### TASK LIST:
A. From the IPFIX flow discard classification text, list every discard class whose path begins with "policy/l3/", along with its flowDiscardClass value.
B. Pick up the IPFIX flow discard classification text after its final sentence and keep writing it.

### DOCUMENT SECTION:
<<<<
Table 1: Flow discard classification values and corresponding discard classes
Discard Class flowDiscardClass Value
errors/ 0
errors/internal/ 1
errors/internal/parity-error 2
errors/l2/rx/ 3
errors/l2/rx/crc-error 4
errors/l2/rx/invalid-mac 5
errors/l2/rx/invalid-vlan 6
errors/l2/rx/invalid-frame 7
errors/l2/tx 8
errors/l3/rx/ 9
errors/l3/rx/checksum-error 10
errors/l3/rx/mtu-exceeded 11
errors/l3/rx/invalid-packet 12
errors/l3/ttl-expired 13
errors/l3/no-route 14
errors/l3/invalid-sid 15
errors/l3/invalid-label 16
errors/l3/tx 17
policy/ 18
policy/l2/acl 19
policy/l3/acl 20
policy/l3/policer 21
policy/l3/null-route 22
policy/l3/rpf 23
policy/l3/ddos 24
no-buffer/class 25

3.4. Usage with Existing Information Elements

When reporting flow-level discard statistics, the flowDiscardClass Information Element SHOULD be used in conjunction with the following existing Information Elements as defined in [RFC7012]:

Table 2: Mapping between YANG model paths and IPFIX fields
YANG Path IPFIX Information Element
flow/direction flowDirection (IE 61)
.../address-family ipVersion (IE 60)
.../unicast sourceIPv4Address (IE 8), destinationIPv4Address (IE 12), sourceIPv6Address (IE 27), destinationIPv6Address (IE 28)
.../multicast sourceIPv4Address (IE 8), destinationIPv4Address (IE 12), sourceIPv6Address (IE 27), destinationIPv6Address (IE 28)
.../qos/class ipDiffServCodePoint (IE 195)

4. Security Considerations

This document defines a new Information Element for flow-level discard classification to align with the information model defined in [I-D.ietf-opsawg-discardmodel]. As such, there are no security issues related to this document, which are additional to those discussed in [RFC7011], [RFC7012].

5. IANA Considerations

This document requests IANA to register the flowDiscardClass Information Element in the IANA IPFIX Information Elements registry.

6. References

6.1. Normative References

[RFC2119]
Bradner, S., "Key words for use in RFCs to Indicate Requirement Levels", BCP 14, RFC 2119, DOI 10.17487/RFC2119, , <https://www.rfc-editor.org/rfc/rfc2119>.
>>>>
### RAW DATA:
<<<<
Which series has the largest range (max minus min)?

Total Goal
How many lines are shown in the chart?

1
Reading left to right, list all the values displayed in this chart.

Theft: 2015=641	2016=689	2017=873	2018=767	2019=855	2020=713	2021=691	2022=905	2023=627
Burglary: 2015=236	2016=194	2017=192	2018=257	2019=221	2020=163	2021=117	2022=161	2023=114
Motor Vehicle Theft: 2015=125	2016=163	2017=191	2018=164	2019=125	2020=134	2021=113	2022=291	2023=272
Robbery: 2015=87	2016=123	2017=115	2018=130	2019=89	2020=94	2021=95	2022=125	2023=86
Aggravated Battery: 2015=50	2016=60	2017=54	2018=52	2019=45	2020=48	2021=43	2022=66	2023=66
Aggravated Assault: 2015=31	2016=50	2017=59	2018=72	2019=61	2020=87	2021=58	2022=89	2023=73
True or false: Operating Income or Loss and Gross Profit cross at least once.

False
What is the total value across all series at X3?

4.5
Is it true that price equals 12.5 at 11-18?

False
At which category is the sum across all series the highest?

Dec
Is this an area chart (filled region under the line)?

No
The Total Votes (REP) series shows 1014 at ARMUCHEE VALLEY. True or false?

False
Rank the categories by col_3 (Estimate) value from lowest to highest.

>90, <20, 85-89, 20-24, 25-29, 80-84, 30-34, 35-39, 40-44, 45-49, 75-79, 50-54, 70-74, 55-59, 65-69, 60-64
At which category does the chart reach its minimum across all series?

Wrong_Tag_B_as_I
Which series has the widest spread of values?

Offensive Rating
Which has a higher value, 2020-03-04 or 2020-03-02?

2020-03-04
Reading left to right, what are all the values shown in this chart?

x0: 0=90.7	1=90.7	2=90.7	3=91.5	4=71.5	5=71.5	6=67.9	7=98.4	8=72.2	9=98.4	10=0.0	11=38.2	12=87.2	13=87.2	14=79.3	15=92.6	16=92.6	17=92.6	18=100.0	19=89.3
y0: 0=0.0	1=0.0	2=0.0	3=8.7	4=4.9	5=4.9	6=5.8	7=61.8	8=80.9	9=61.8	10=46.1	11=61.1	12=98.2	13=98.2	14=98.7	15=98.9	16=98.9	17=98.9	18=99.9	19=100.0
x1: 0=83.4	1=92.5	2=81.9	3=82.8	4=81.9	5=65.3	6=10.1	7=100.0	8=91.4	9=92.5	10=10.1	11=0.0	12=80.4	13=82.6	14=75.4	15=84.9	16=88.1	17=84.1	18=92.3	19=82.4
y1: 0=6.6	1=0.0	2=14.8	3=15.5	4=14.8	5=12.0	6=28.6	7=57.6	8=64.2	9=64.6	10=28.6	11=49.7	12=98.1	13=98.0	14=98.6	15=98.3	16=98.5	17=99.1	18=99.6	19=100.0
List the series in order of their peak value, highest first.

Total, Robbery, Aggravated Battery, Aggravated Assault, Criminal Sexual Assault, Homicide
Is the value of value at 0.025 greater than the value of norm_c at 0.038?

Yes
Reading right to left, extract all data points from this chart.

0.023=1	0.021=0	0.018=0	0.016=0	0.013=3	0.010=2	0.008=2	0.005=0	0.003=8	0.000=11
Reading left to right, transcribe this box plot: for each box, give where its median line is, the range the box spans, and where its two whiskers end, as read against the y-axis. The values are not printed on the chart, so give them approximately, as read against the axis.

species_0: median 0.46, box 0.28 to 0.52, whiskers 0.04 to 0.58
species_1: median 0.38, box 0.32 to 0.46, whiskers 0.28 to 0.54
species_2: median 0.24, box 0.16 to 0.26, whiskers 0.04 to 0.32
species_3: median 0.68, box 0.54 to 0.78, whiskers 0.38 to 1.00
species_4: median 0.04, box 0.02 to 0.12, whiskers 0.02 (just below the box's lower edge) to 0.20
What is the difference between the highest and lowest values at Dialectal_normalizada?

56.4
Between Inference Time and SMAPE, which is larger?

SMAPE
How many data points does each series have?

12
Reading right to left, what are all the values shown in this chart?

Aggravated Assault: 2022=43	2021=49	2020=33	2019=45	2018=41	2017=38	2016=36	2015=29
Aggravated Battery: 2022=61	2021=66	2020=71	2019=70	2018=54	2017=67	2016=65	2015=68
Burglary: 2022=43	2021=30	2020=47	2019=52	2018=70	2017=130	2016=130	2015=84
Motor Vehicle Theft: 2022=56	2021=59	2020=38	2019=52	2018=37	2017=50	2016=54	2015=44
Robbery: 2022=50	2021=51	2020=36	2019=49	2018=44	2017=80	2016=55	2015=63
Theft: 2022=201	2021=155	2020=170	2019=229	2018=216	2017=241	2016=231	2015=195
>>>>
### EXPECTED RESULTS:
A.
- policy/l3/acl: 20
- policy/l3/policer: 21
- policy/l3/null-route: 22
- policy/l3/rpf: 23
- policy/l3/ddos: 24

B.
[RFC8174]
Leiba, B., "Ambiguity of Uppercase vs Lowercase in RFC 2119 Key Words", BCP 14, RFC 8174, DOI 10.17487/RFC8174, , <https://www.rfc-editor.org/rfc/rfc8174>.

6.2. Informative References

[I-D.ietf-opsawg-discardmodel]
Evans, J., Pylypenko, O., Haas, J., Kadosh, A., and M. Boucadair, "An Information Model for Packet Discard Reporting", Work in Progress, Internet-Draft, draft-ietf-opsawg-discardmodel-04, , <https://datatracker.ietf.org/doc/html/draft-ietf-opsawg-discardmodel-04>.
[RFC7011]
Claise, B., Ed., Trammell, B., Ed., and P. Aitken, "Specification of the IP Flow Information Export (IPFIX) Protocol for the Exchange of Flow Information", STD 77, RFC 7011, DOI 10.17487/RFC7011, , <https://www.rfc-editor.org/rfc/rfc7011>.
[RFC7012]
Claise, B., Ed. and B. Trammell, Ed., "Information Model for IP Flow Information Export (IPFIX)", RFC 7012, DOI 10.17487/RFC7012, , <https://www.rfc-editor.org/rfc/rfc7012>.
[RFC7013]
Trammell, B. and B. Claise, "Guidelines for Authors and Reviewers of IP Flow Information Export (IPFIX) Information Elements", BCP 184, RFC 7013, DOI 10.17487/RFC7013, , <https://www.rfc-editor.org/rfc/rfc7013>.
[RFC7270]
Yourtchenko, A., Aitken, P., and B. Claise, "Cisco-Specific Information Elements Reused in IP Flow Information Export (IPFIX)", RFC 7270, DOI 10.17487/RFC7270, , <https://www.rfc-editor.org/rfc/rfc7270>.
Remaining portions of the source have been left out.